= Loreta Anilionytė =

Lithuanian philosopher, writer and translator (born 1963)

Loreta Anilionytė (born in Kaunas) is a Lithuanian philosopher, writer and translator. She is an associate Professor of Ethics and Philosophy of the Lithuanian University of Educology and a Ph.D. of Lithuanian Culture Research Institute (formerly of Philosophy, Sociology and Law Institute).
She graduated from Vilnius University, Lithuanian language and literature. In 1991 she received her Ph.D. in history of German philosophy and ethics ("The Problem of Values in Kant and Scheler ethics").
There are many published works including scientific articles and books, a novel, and essays, in her bibliography.

Anilionytė is the author of a highly controversial novel about the relationship between high culture and popular culture O kas po to? (And what then?). The novel is characterized by a mix of eroticism, philosophical ponderings on the human condition and psychological insight, social criticism and cold descriptions of moral failures. The prototype of this novel is a famous Lithuanian pop singer, Edmundas Kučinskas. Anilionytė is outstanding among other Lithuanian writers for her ironic, provocative writing style. She has been awarded some important literature prizes. She received the 2006 Cosmopolitan magazine "Discovery of the Year" award for the novel.
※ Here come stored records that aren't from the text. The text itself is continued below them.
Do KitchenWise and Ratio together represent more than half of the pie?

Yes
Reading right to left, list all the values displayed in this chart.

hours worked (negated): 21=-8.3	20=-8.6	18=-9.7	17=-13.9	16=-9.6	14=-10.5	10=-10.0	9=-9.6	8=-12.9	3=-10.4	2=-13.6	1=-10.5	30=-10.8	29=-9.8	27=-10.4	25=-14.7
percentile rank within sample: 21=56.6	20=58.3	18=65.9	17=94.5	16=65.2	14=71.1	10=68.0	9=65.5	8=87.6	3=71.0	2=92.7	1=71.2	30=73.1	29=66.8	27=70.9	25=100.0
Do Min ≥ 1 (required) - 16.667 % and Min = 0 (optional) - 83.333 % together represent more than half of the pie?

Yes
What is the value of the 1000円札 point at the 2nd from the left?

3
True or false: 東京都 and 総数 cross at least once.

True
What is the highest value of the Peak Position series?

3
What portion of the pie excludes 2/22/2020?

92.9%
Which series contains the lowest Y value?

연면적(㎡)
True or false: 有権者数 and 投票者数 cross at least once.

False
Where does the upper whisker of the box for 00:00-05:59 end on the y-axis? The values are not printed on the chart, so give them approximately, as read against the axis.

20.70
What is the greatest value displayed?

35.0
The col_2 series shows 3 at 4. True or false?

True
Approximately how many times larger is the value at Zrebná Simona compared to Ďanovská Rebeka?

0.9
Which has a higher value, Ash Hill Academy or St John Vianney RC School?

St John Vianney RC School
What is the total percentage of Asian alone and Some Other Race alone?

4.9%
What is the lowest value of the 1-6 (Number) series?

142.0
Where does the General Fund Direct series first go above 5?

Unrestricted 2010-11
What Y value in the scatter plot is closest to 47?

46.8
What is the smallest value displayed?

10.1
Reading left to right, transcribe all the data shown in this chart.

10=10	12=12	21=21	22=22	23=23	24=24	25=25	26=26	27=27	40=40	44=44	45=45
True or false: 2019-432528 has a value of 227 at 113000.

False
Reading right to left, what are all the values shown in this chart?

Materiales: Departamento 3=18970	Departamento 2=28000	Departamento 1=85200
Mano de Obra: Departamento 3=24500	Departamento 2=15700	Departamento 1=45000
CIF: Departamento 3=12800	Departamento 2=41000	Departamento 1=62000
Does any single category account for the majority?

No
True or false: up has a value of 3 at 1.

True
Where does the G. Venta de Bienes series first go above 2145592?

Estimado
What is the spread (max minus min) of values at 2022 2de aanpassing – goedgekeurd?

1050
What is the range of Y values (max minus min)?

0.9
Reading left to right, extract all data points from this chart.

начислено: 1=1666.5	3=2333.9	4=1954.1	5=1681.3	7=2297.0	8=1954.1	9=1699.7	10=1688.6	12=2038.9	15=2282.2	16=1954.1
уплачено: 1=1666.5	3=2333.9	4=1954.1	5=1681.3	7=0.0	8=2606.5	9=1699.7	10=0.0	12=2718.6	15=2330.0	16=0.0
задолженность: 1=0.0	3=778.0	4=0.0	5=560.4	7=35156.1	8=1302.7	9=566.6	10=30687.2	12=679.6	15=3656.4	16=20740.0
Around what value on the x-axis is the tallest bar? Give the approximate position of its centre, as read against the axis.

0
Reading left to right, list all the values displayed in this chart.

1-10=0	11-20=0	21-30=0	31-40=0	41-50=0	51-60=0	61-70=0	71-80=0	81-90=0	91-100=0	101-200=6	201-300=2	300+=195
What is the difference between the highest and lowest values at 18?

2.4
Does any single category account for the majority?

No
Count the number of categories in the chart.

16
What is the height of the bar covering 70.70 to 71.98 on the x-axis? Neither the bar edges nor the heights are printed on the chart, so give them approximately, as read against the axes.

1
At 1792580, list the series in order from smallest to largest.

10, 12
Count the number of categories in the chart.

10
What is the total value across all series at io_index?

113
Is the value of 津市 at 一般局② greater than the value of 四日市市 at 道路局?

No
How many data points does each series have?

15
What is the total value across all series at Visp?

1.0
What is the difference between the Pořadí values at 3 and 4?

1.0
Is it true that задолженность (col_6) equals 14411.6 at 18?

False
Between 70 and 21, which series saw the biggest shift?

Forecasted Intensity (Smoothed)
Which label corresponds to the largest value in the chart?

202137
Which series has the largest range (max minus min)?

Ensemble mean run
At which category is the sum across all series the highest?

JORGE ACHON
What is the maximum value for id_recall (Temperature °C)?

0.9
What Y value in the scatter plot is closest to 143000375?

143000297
She has translated many works by well-known German philosophers into Lithuanian. She was awarded the Franz Dovydaitis Prize in 2005.

== Bibliography ==

=== Monograph ===
Naujųjų amžių etikos profiliai. – Vilnius: VPU leidykla, 2011, 228p. ISBN 978-9955-20-639-2

=== Novel ===
O kas po to?, Vilnius, Alma littera, 2006 m., 422 p. ISBN 9955-24-014-8

=== Major articles ===
- "Blogio profiliai etikoje", Logos, No. 25
- "A. Schopenhauerio etika: pesimizmas ar gyvenimiškas realizmas?", Logos. No. 27
- "Vertybinio absoliutizmo dilemos ir deontologinė etika", Logos, No. 28
- "Žmogus – kenčianti būtybė (Keletas kentėjimo problemos recepcijų Vakarų filosofijoje)", Logos. 2000. No. 23
- "Antikinis kinizmas – gyvenimo būdas ar filosofija?", Logos, 2001, No. 24
- "Vertybių problema I. Kanto etikoje", Problemos, V. 1992. No. 44.
- "Fanatizmas// Neprievarta ir tolerancija kintančioje Rytų ir Vakarų Europoje". Pranešimai ir tezės. V. 1995.
- "Hegelio etika: dorovė prieš moralę", Logos, No. 38-41
- "Laisvės samprata I. Kanto etikoje // MA darbai. Filosofija. V. 1999.
- "E. Husserlio fenomenologijos modifikacijos M. Schelerio aksiologijoje". Logos, No. 26
- "Minervos pelėdos skrydis" Įžanginis str. G.Hegelio "Teisės filosofijos apmatams" G. F.Hegel. Teisės filosofijos apmatai. V. Mintis. 2000
- "Ressentimento samprata M. Schelerio filosofijoje". Logos, Nr. 43//Logos, 2008, No. 51
- "Kanto etikos monologinis formalizmas". Logos, No. 46, 2006.
- "V. Sezemano gnoseologijos linkmės//Vosylius Sezemanas". Loginiai ir gnoseologiniai tyrinėjimai. V.: Lietuvos kultūros tyrimų institutas, 2011.

=== Teaching materials ===
- Egoistinė žmogaus prigimtis naujųjų amžių etikoje, Vilnius, 2010. – 68 p.
- Etika ir asmenybė Maxo Schelerio vertybiniame absoliutizme, Vilnius, 2010. – 84 p.